DePaul, Where Free Speech Comes to Die : Charles Lipson
http://www.zipdialog.com/10/22/2016/depaul-free-speech-comes-die-already-banned-chalk-now-ban-poster-see-can-guess/
Some students at DePaul want to put up a pro-life poster.
You might think that would be uncontroversial at a Catholic university.
Wrong.
This is DePaul, where Free Speech Comes to Die.
They not only banned the poster. They cited “Catholic values” for banning it. You have to give them credit for a droll sense of humor.
Here’s the poster and here’s one article about it.
Now, just for fun, see if you can guess how this poster violates Catholic Values?
Here is the open letter from DePaul’s President explaining his reasoning.
As we have declined to host a proposed speaker and asked students to redesign a banner that provokes the Black Lives Matter movement.Some people will say that DePaul’s stance unfairly silences speech to appease a crowd. Nothing can be further from the truth.–Letter from DePaul Pres., Rev. Dennis H. Holtschneider, C.M., to the university community about speech and DePaul’s values
What is DePaul’s rationale for banning speech?
We accept that there is a distinction between being provocative and being hurtful. Speech whose primary purpose is to wound is inconsistent with our Vincentian and Catholic values.
— DePaul’s Guiding Principles on Speech and Expression
- DePaul only protects speech if it is “not hurtful” and
- DePaul’s administrators alone will determine what is hurtful.
My hunch is they won’t make the determination alone. Showing the backbone of overcooked vermicelli, the administrators will listen very, very carefully to see if any approved victims’ group complains. If they do (or might conceivably do so), then the speech will be deemed “hurtful.” After that, the “hurtful” speech will be prohibited.

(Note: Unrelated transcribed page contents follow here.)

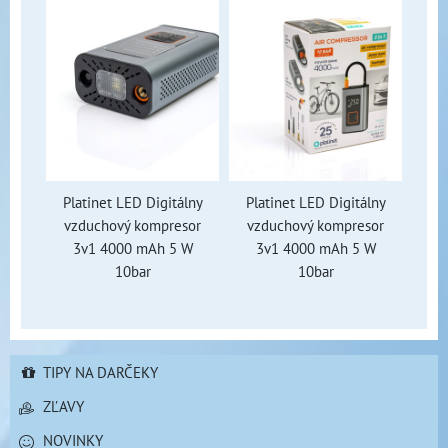
Platinet LED Digitálny
Platinet LED Digitálny
vzduchový kompresor
vzduchový kompresor
3v1 4000 mAh 5 W
3v1 4000 mAh 5 W
10bar
10bar
TIPY NA DARČEKY
ZĽAVY
NOVINKY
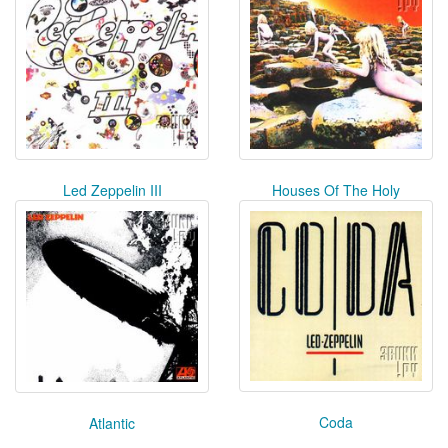
Houses Of The Holy
Led Zeppelin III
Coda
Atlantic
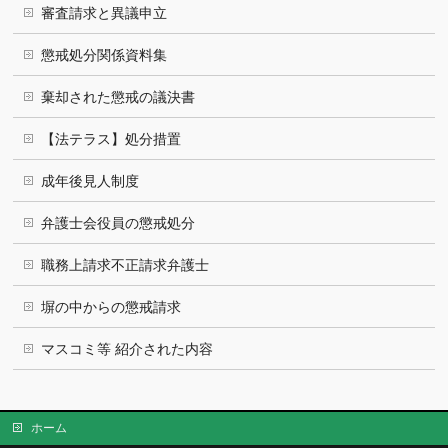
審査請求と異議申立
懲戒処分関係資料集
棄却された懲戒の議決書
【法テラス】処分措置
成年後見人制度
弁護士会役員の懲戒処分
職務上請求不正請求弁護士
塀の中からの懲戒請求
マスコミ等 紹介された内容
ホーム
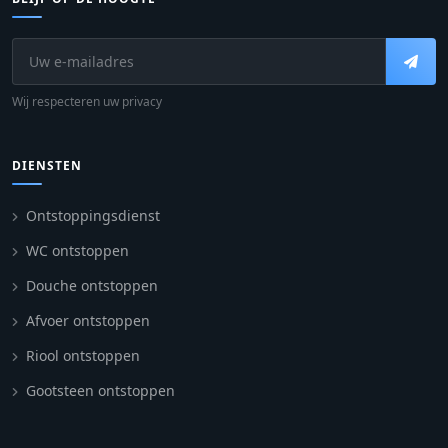
Wij respecteren uw privacy
DIENSTEN
Ontstoppingsdienst
WC ontstoppen
Douche ontstoppen
Afvoer ontstoppen
Riool ontstoppen
Gootsteen ontstoppen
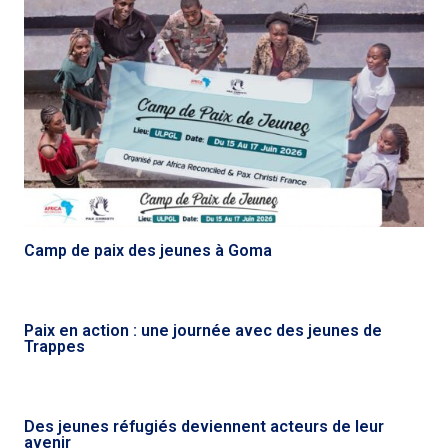
Camp de paix des jeunes à Goma
Paix en action : une journée avec des jeunes de
Trappes
Des jeunes réfugiés deviennent acteurs de leur
avenir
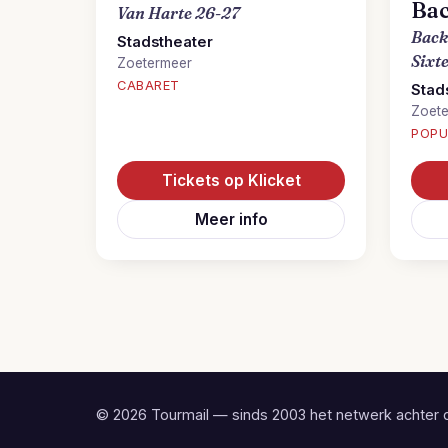
Bac
Van Harte 26-27
Back
Stadstheater
Sixt
Zoetermeer
CABARET
Stad
Zoet
POPU
Tickets op Klicket
Meer info
© 2026 Tourmail — sinds 2003 het netwerk achter 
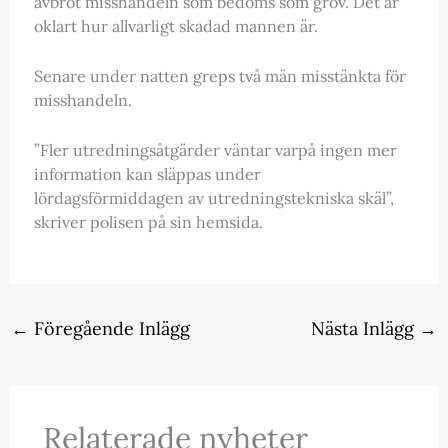
avbröt misshandeln som bedöms som grov. Det är
oklart hur allvarligt skadad mannen är.
Senare under natten greps två män misstänkta för
misshandeln.
”Fler utredningsåtgärder väntar varpå ingen mer
information kan släppas under
lördagsförmiddagen av utredningstekniska skäl”,
skriver polisen på sin hemsida.
←
Föregående Inlägg
Nästa Inlägg
→
Relaterade nyheter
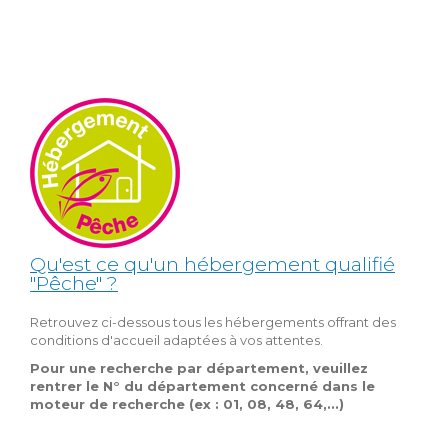
Qu'est ce qu'un hébergement qualifié
"Pêche" ?
Retrouvez ci-dessous tous les hébergements offrant des
conditions d'accueil adaptées à vos attentes.
Pour une recherche par département, veuillez
rentrer le N° du département concerné dans le
moteur de recherche (ex : 01, 08, 48, 64,...)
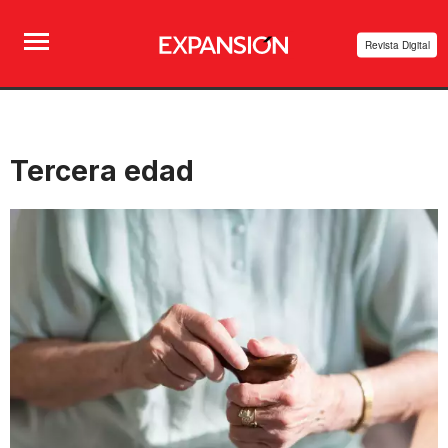
Revista Digital
Tercera edad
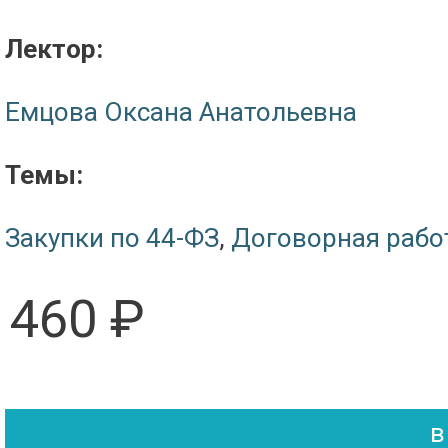
Лектор:
Емцова Оксана Анатольевна
Темы:
Закупки по 44-ФЗ
,
Договорная рабо
460 ₽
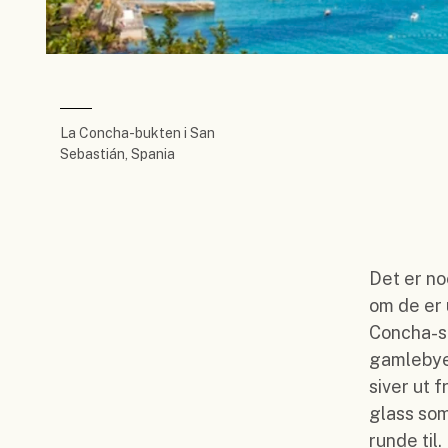
La Concha-bukten i San
Sebastián, Spania
Det er no
om de er
Concha-st
gamlebye
siver ut 
glass som
runde til.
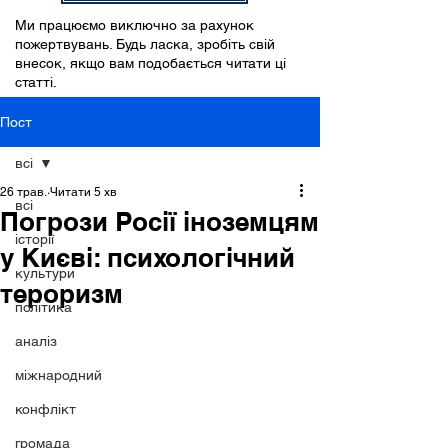
Ми працюємо виключно за рахунок
пожертвувань. Будь ласка, зробіть свій
внесок, якщо вам подобається читати ці
статті.
Пост
всі
26 трав.
Читати 5 хв
всі
Погрози Росії іноземцям
історії
у Києві: психологічний
культури
тероризм
політика
аналіз
міжнародний
конфлікт
громада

It goes without saying that prohibiting speech could not itself be hurtful. How could it possible hurt anyone to tell them to shut up? Silencing opposing views is apparently consistent “with our Vincentian and Catholic values.” (They certainly have history on their side, but I’m sure it is not the history they want to be associated with.)
That’s DePaul’s policy, where nothing could be further from the truth than real free speech.
That’s DePaul, which encourages mindless conformity and slovenly thinking because students are not forced to confront divergent ideas or make convincing arguments. To defeat an argument, all they have to do is claim narcissistic injury. “That was hurtful. I win.”